The idea caught on. Companies started calling Jordano and getting creative with how they offered the service to employees, using it for mothers returning from maternity leave, or for traveling or relocating employees. ChildrenFirst, which grossed approximately $10 million last year, now works with almost 200 corporations and 19,000 children and has a 99 percent client-retention rate.
To ensure quality service, Jordano maintains a challenging curriculum and hires only professionals with bachelor's or master's degrees in early childhood or elementary education. That will help give her an edge as competitors surface in the future. "[Back-up child care] is the fastest-growing segment of the child-care market, rapidly outpacing full-time child care," says Jordano. "More and more companies are using backup instead of full-time care. We're the pioneers in this market segment and we're the only ones doing it nationally and exclusively."

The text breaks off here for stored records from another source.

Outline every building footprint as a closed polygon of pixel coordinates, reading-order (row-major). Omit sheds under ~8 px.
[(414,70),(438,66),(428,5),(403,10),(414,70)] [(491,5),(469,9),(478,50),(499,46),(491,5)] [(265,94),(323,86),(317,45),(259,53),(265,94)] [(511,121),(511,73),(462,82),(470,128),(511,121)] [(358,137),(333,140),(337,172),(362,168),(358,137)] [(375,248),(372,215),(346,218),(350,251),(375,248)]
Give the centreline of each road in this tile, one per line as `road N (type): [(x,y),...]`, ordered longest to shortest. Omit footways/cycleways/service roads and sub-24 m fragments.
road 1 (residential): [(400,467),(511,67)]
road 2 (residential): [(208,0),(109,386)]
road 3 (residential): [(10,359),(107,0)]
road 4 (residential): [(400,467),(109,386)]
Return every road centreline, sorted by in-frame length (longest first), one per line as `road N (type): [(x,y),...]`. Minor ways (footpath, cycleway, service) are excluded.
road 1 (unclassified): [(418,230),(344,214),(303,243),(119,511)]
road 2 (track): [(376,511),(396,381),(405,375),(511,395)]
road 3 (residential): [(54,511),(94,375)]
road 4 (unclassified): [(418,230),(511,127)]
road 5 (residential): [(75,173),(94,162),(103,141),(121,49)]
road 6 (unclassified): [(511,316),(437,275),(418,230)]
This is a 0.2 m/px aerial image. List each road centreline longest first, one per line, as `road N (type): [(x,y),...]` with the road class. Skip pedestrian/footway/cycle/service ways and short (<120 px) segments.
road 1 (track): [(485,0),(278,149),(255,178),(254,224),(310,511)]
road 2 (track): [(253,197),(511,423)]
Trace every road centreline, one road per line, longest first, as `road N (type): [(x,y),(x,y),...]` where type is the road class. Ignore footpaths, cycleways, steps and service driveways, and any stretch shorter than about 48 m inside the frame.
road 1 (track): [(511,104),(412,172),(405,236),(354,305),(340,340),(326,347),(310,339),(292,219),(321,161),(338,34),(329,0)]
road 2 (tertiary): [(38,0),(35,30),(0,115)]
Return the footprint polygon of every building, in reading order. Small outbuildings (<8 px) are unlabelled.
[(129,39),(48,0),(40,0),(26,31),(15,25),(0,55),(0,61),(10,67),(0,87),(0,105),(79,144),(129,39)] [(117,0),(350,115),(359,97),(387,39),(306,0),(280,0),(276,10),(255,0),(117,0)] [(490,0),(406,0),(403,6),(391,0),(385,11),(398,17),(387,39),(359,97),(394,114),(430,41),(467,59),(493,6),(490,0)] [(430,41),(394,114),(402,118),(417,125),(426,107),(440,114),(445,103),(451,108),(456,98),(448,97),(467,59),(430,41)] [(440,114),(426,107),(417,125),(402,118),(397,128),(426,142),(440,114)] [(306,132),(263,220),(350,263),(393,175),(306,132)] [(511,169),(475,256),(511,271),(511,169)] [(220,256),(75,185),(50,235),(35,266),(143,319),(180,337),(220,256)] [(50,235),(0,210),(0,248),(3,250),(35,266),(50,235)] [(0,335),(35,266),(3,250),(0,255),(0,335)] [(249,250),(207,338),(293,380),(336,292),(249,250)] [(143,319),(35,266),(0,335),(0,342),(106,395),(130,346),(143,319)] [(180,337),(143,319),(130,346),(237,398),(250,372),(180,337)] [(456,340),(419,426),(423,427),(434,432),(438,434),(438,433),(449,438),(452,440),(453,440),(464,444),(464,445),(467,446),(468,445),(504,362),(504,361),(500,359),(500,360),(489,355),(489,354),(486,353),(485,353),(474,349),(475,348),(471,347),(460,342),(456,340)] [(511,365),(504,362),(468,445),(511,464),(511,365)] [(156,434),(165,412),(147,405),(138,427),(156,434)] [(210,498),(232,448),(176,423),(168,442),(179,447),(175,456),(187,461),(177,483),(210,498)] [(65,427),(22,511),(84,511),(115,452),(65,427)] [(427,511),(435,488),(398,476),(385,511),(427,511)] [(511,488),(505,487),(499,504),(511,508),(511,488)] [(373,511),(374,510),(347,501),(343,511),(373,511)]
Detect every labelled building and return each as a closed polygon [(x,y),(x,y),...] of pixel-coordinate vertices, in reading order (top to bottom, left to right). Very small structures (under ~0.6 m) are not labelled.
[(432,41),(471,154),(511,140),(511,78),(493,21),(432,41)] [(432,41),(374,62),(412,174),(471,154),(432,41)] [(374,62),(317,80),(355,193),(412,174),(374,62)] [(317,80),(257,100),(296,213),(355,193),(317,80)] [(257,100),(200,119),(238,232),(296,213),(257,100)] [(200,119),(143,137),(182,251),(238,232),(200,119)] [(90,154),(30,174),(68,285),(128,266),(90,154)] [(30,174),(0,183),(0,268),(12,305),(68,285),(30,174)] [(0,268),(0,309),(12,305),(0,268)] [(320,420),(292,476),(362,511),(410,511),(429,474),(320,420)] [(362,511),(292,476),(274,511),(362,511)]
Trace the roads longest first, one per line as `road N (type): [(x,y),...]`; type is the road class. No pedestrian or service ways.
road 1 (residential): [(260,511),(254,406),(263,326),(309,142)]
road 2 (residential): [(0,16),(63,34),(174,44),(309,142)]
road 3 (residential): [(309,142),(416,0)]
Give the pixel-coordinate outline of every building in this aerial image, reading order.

More important, though, are the children and the company philosophy: that each child is unique, precious and unrepeat-able. "The focus should always be on what puts the child first," says Jordano, who plans to add four more centers to her current tally of 20 in the coming months. "The people who [work] in our centers are totally committed to [doing that]."
Mike Manclark, 35
It's pretty lucky when someone can turn a hobby they love into a thriving business. And Mike Man-clark couldn't agree more. Manclark, who can tell you exactly what type of airplane is flying overhead without even looking, built Leading Edge Aviation Services Inc. into an aircraft maintenance company that made $26 million in sales last year out of his simple love of airplanes.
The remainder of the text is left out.